High temperature composite materials for electromagnetic applications through a cost effective manufacturing process; resin film infusion

Abstract

High temperature materials with low dielectric loss properties are always in high demand for aviation and electronic sectors. Effective microwave communication, tracking of aircrafts through radomes and encapsulation of electronic integrated circuitries from damages caused by dielectric heat buildup essentially requires low-loss materials. Materials for these applications are always expensive. Hence, an attempt has been made to develop such materials by blending Bisphenol A Cyanate ester with Bisphenol A epoxy at various epoxy weight fractions to realize composites through a cost-effective fabrication process called Resin Film Infusion (RFI). Epoxy has been chosen so the resultant blends become an economically viable solution for its intended applications. The composition of these blends was optimized considering their ease of being cast to thin films, with appropriate tackiness at ambient conditions. Rheology was used as a tool to determine the processing conditions for subsequent composites manufacturing through RFI. Dynamic Mechanical Analysis was used to evaluate the thermo-mechanical properties and it confirms a glass transition temperature of more than 250 °C for the formulation.
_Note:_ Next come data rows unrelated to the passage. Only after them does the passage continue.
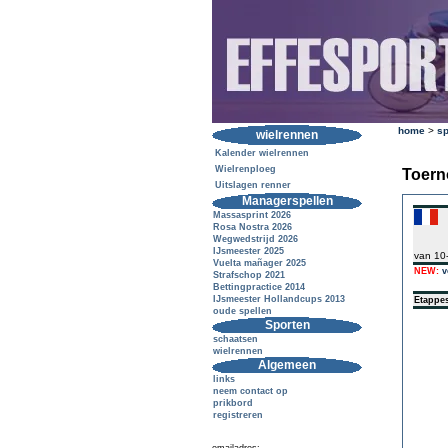
home
>
sp
wielrennen
Kalender wielrennen
Wielrenploeg
Toern
Uitslagen renner
Managerspellen
Massasprint 2026
Rosa Nostra 2026
Wegwedstrijd 2026
IJsmeester 2025
van 10
Vuelta mañager 2025
NEW:
v
Strafschop 2021
Bettingpractice 2014
IJsmeester Hollandcups 2013
Etappe
oude spellen
Sporten
schaatsen
wielrennen
Algemeen
links
neem contact op
prikbord
registreren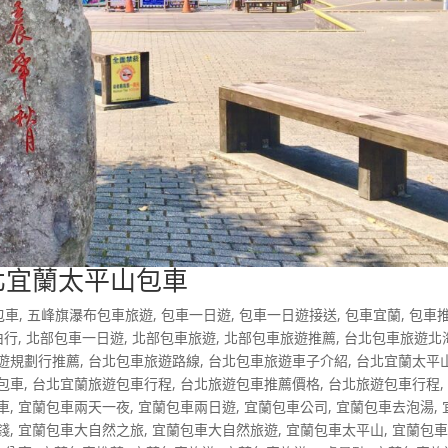
北宜蘭太平山包車
包車
,
五峰旗瀑布包車旅遊
,
包車一日遊
,
包車一日遊接送
,
包車宜蘭
,
包車
由行
,
北部包車一日遊
,
北部包車旅遊
,
北部包車旅遊推薦
,
台北包車旅遊北
遊規劃行推薦
,
台北包車旅遊路線
,
台北包車旅遊車子介紹
,
台北宜蘭太平
包車
,
台北宜蘭旅遊包車行程
,
台北旅遊包車推薦價格
,
台北旅遊包車行程
車
,
宜蘭包車兩天一夜
,
宜蘭包車兩日遊
,
宜蘭包車公司
,
宜蘭包車去泡湯
,
錢
,
宜蘭包車大自然之旅
,
宜蘭包車大自然旅遊
,
宜蘭包車太平山
,
宜蘭包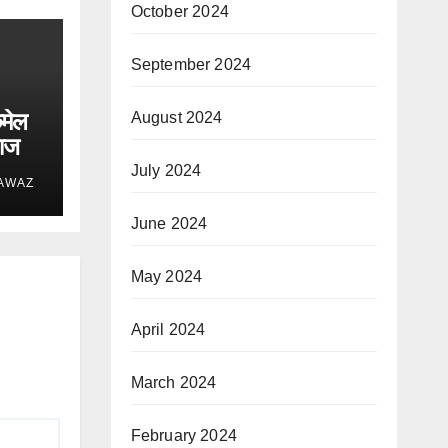
October 2024
September 2024
कमेल
August 2024
राज
July 2024
 AWAZ
June 2024
May 2024
April 2024
March 2024
February 2024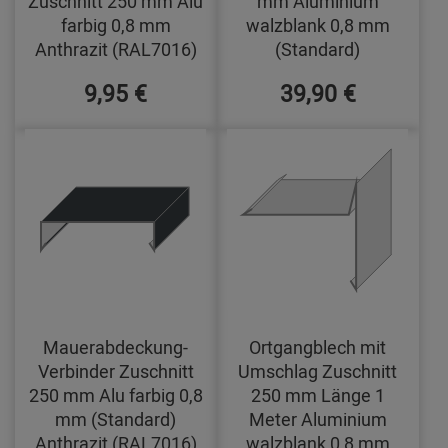
Zuschnitt 250 mm Alu
mm Aluminium
farbig 0,8 mm
walzblank 0,8 mm
Anthrazit (RAL7016)
(Standard)
9,95 €
39,90 €
Mauerabdeckung-
Ortgangblech mit
Verbinder Zuschnitt
Umschlag Zuschnitt
250 mm Alu farbig 0,8
250 mm Länge 1
mm (Standard)
Meter Aluminium
Anthrazit (RAL7016)
walzblank 0,8 mm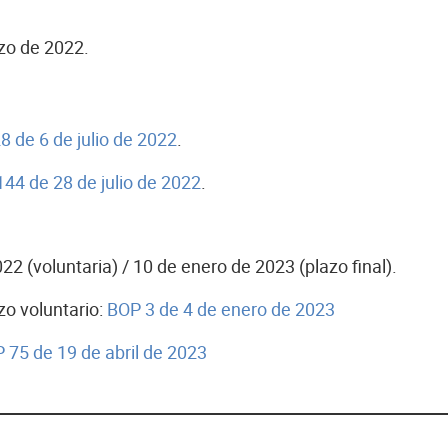
rzo de 2022.
 de 6 de julio de 2022
.
44 de 28 de julio de 2022
.
22 (voluntaria) / 10 de enero de 2023 (plazo final).
zo voluntario:
BOP 3 de 4 de enero de 2023
 75 de 19 de abril de 2023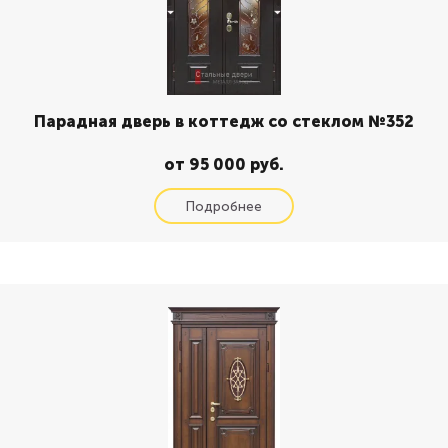
Парадная дверь в коттедж со стеклом №352
от 95 000 руб.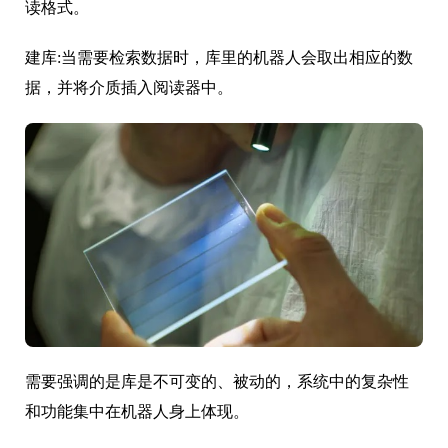
读格式。
建库:当需要检索数据时，库里的机器人会取出相应的数
据，并将介质插入阅读器中。
需要强调的是库是不可变的、被动的，系统中的复杂性
和功能集中在机器人身上体现。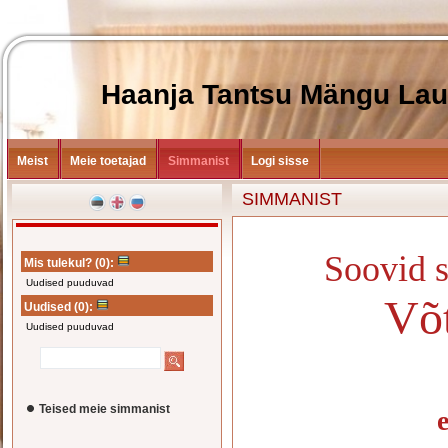
Haanja Tantsu Mängu Laulu
Meist
Meie toetajad
Simmanist
Logi sisse
SIMMANIST
Soovid s
Mis tulekul?
(0)
:
Uudised puuduvad
Võt
Uudised
(0)
:
Uudised puuduvad
Teised meie simmanist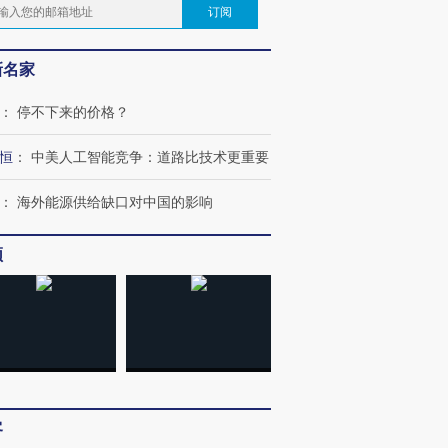
订阅
新名家
：
停不下来的价格？
恒
：
中美人工智能竞争：道路比技术更重要
：
海外能源供给缺口对中国的影响
频
客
Composite laminates were realized using E-glass (GFRP) fabric reinforcements. Evaluation of their mechanical properties revealed that cyanate ester/epoxy blends resulted in composites with excellent mechanical properties. Laminate using quartz fabrics (QFRP) was also realized for electromagnetic measurements. The low transmission loss of (−0.70 dB to −1.3 dB) for GFRP and −0.1 dB to −0.4 dB for QFRP in L and S microwave bands illustrates that, this matrix formulation can be used for composite radomes and encapsulating electronic circuitries.